Questioning Bob Huggins’ Bizarre Substitution Patterns

Morgantown, West Virginia – It’s really hard to understand. A West Virginia player gets hot, is performing above what they typically do, and Bob Huggins shockingly pulls them from the game.

It happens every game. Yesterday, Isaiah Cottrell had his best 5-10 minutes of his young career. He looked confident, he was hitting shots, he was playing aggressively on the defensive side of the ball, and suddenly and seemingly without motive, Bob Huggins benched him.

The very same thing happened with Jalen Bridges. Bridges, who routinely disappears for long stretches of games, was active offensively and looked like the Jalen Bridges we all expected this season. After scoring 9 early points, Huggins sat him down for virtually the remainder of the first half, prompting Bridges’ father to say the following on social media: “JB had a quick 9 points in the first half and he sat the bench.

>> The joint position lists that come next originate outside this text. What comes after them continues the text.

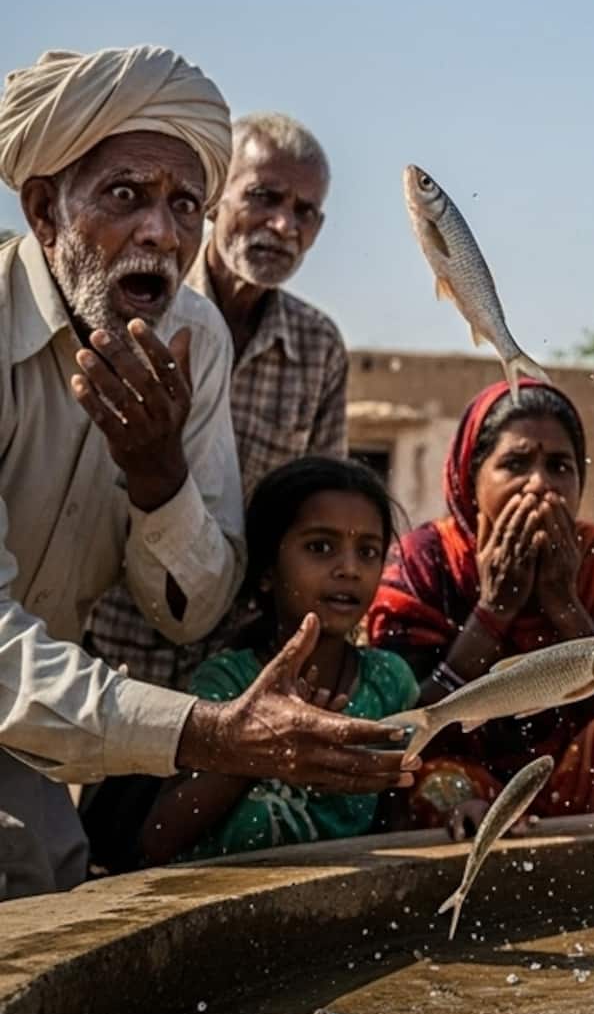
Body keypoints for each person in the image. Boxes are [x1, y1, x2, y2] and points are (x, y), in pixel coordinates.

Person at [0, 45, 408, 898]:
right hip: (76, 690)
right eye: (126, 196)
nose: (161, 231)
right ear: (43, 209)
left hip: (78, 707)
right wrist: (214, 732)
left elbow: (195, 607)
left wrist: (159, 479)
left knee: (53, 894)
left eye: (184, 204)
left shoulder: (197, 339)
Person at [85, 112, 349, 691]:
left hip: (237, 661)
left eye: (305, 211)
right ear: (211, 202)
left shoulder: (319, 346)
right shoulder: (140, 306)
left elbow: (321, 508)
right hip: (106, 643)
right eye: (264, 197)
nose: (283, 224)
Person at [366, 379, 594, 834]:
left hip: (574, 781)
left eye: (559, 466)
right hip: (466, 784)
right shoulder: (427, 560)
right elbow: (403, 718)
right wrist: (494, 609)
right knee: (428, 779)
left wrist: (564, 602)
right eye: (515, 464)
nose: (539, 486)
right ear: (471, 478)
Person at [136, 458, 414, 863]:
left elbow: (395, 823)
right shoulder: (229, 682)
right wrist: (256, 746)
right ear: (267, 571)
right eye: (321, 547)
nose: (350, 569)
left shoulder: (388, 683)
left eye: (368, 551)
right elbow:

Sorry it had to be said!”

Last season, point guard Jordan McCabe was Huggins’ whipping boy. McCabe, who regressed as a player during his stint with the Mountaineers, was terrified to make a mistake, which led to a major decline in his confidence. The quickness in which Huggins would pull McCabe from the game for a minor mistake became comical last season.

Huggins has won 914 games, is one of the most accomplished coaches in the history of college basketball, and is a future Hall of Fame coach, but he’s done that in spite of his really, really poor, questionable substitution decisions throughout his career.

Huggins walks on water in the state of West Virginia and perhaps he’s above being questioned in the eyes of most people in the state, but using his incredible record and accomplishments to justify obviously poor decisions is contemptible.

Following West Virginia’s most recent loss, Huggins finally appeared ready to make a change, saying, “I think maybe we’re playing the wrong people. Maybe we’re starting the wrong guys. That could be true. Maybe we got some guys who shouldn’t be playing at all.”

Unfortunately, Huggins is figuring this out a few months too late.